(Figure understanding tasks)
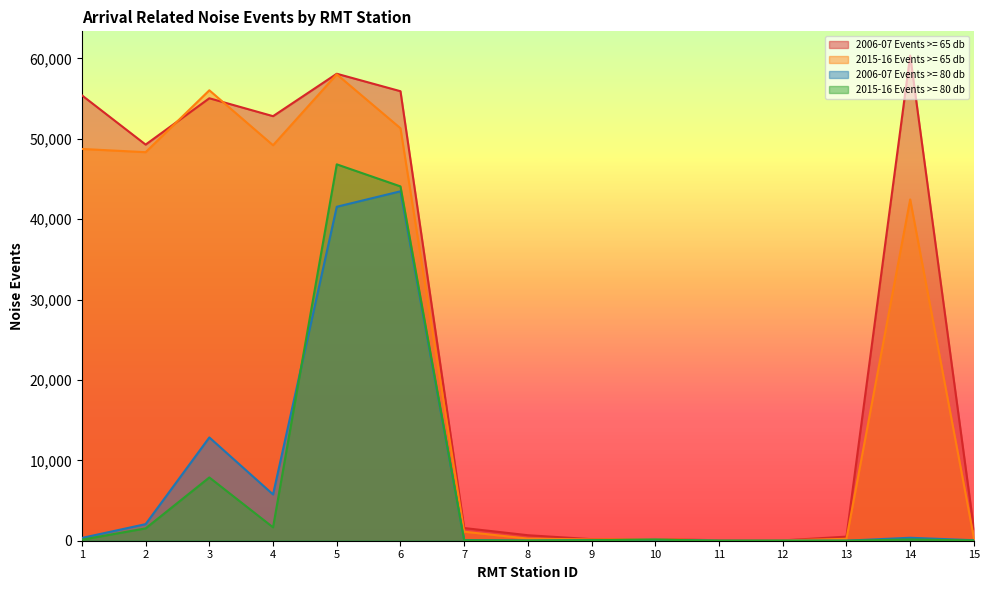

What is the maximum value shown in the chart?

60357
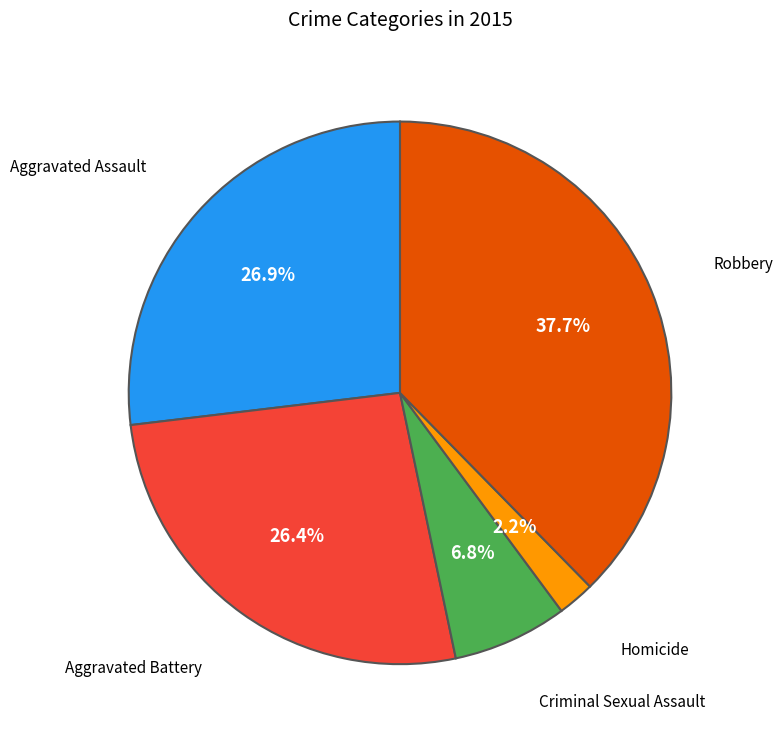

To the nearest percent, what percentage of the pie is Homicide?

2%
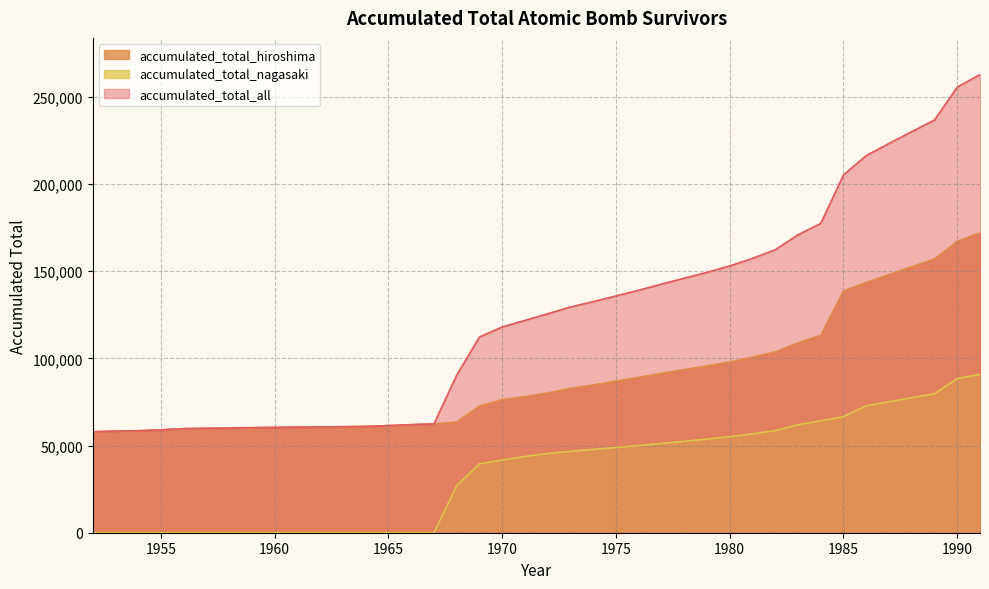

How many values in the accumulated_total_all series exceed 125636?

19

* What you will do:
Transcribe the whole listing above word for word, leaving out the pictures.

* Problem solution:
What is the maximum value shown in the chart?

60357

To the nearest percent, what percentage of the pie is Homicide?

2%

How many values in the accumulated_total_all series exceed 125636?

19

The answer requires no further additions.